#### Fragmento del documento:
LA MÚSICA DE CAPILLA

 

La música de capilla, tan vinculada a las cofradías más sobrias, va mucho más allá de un simple cliché adscrito a un determinado carácter procesional. Más aún, goza de una entidad musical inherente tan significativa que ha propiciado que hermandades como el Silencio o el Valle tengan una férrea identificación con algunas de sus obras, consideradas ya como emblemas de ambas cofradías.

 

Aunque es el género musical procesional más antiguo, su crecimiento exponencial en las últimas décadas le ha llevado a su plenitud y al indudable apogeo que vive en nuestros días. Tal desarrollo ha vivido y sigue viviendo, que las de capilla no son ya meras melodías sencillas y pragmáticas, únicamente contextualizadoras del ambiente y el momento ascéticos, sino que se han convertido en una música capaz de llamar al recogimiento por sí misma, acreedora de un amplio abanico de posibilidades estéticas y poseedora de un gran número de piezas de auténtico mérito artístico.

 

Los ministriles y las capillas musicales del Renacimiento son el origen de la actual música de capilla. Aquellas eran agrupaciones de cantores acompañados por un órgano, añadiéndose con posterioridad un conjunto de “ministriles”, que eran intérpretes de diversos instrumentos principalmente de viento (chirimías, sacabuches, bajones, cornettos, etc). Las capillas musicales solemnizaban la ceremonias litúrgicas y otros actos eclesiásticos, y la tarea de los instrumentistas era casi siempre la de doblar las voces de los cantores para servirles de apoyo y dar más realce a la obra.

Sin embargo, los ministriles también actuaban en solitario. De hecho, poco antes de unirse a las capillas musicales habían empezado a tocar en las procesiones, actividad que continuaron ejerciendo paralelamente a su intervención dentro de los templos.

 

Los usos musicales y las regulaciones eclesiásticas hicieron evolucionar el conjunto de instrumentos de viento en las procesiones. Así aparece el grupo formado por un par de chirimías y un bajón, predecesor de la formación de la que deriva la música de capilla: dos oboes y fagot. Entre ambos tríos se enmarca la que hasta ahora tenemos como primera obra del género como tal: las Canciones a tres a Jesús Nazareno, conocidas como “Saetas del Silencio”, cuya composición se estima aproximadamente en el siglo XVIII.

#### Material de consulta:
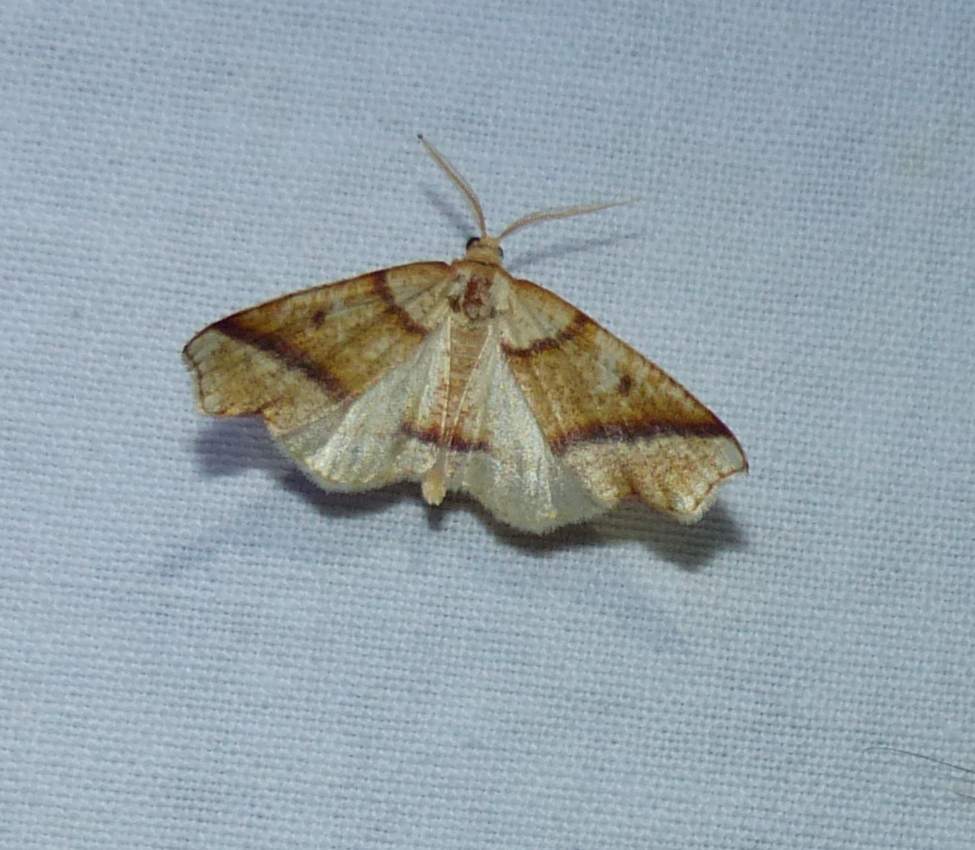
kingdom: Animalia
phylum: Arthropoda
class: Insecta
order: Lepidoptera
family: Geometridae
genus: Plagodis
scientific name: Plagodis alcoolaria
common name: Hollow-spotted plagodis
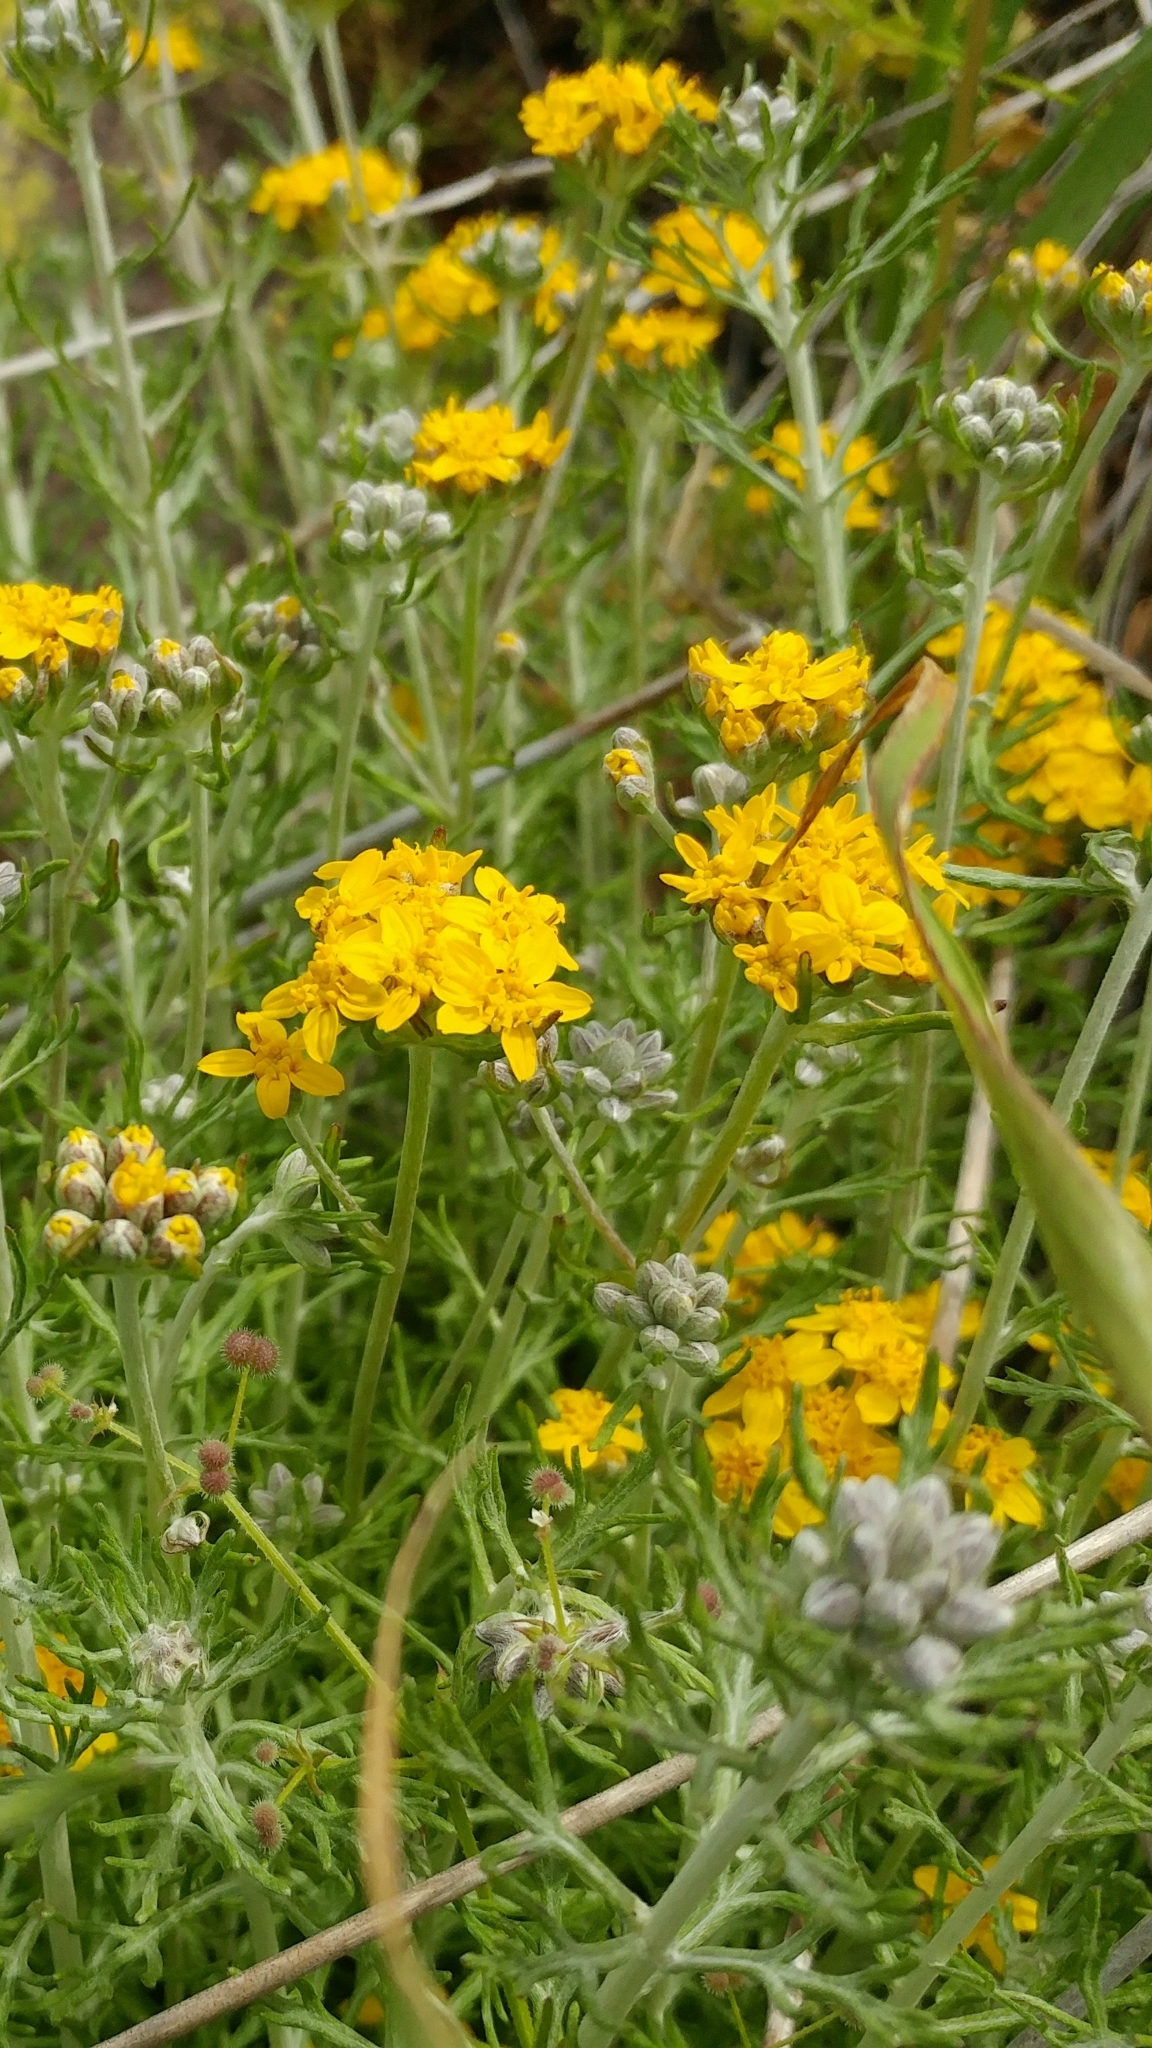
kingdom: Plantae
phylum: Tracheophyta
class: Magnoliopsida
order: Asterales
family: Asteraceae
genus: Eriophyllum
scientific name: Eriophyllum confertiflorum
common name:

#### Actividad A:
Según el texto sobre la música de capilla, ¿qué función cumplían casi siempre los instrumentistas dentro de las capillas musicales y con qué propósito lo hacían? Responde en una a tres oraciones.
#### Actividad B:
Prosigue el texto sobre la música de capilla a partir de su última oración.

#### Espacio de respuesta A:
Dentro de las capillas musicales, los instrumentistas casi siempre doblaban las voces de los cantores. Lo hacían para servirles de apoyo y dar más realce a la obra.

#### Espacio de respuesta B:
El nacimiento del clarinete en esa misma centuria y su consolidación en España a lo largo del XIX acabaría dando lugar a la sustitución del segundo oboe, estableciéndose así la plantilla instrumental considerada hoy como canónica: oboe, clarinete y fagot. A la misma se agrega en ocasiones un cuarto integrante: una flauta, un segundo oboe, un segundo clarinete o incluso un corno inglés.

 

El siglo XX fue fundamental en el desarrollo de la música de capilla como hoy la conocemos. Surgieron intérpretes que se dedicaron a ella de manera cada vez más especializada, habiendo sido anteriormente una tarea desempeñada en muchas ocasiones por músicos de la Banda Municipal. Asimismo, a principios de los 80 comenzó el crecimiento definitivo del número de composiciones, rompiéndose así la costumbre de interpretar apenas una o dos piezas distintas en cada hermandad.

 

Todo ello fue dando lugar a importantes hitos para el género, como la grabación del primer disco monográfico en 1987 o la catalogación a mediados de los 90 de todas las obras conocidas hasta entonces, labor reflejada en dos trabajos discográficos de la Capilla Musical de Sevilla.

 

El variado repertorio de posibilidades que ofrece la música de capilla propicia que existan obras para trío, para cuarteto, con acompañamiento de coro, con carácter descriptivo o para el rezo del vía crucis, e incluso obras sacras en las que, como en una vuelta al origen, el grupo de capilla deja el papel protagonista a las voces.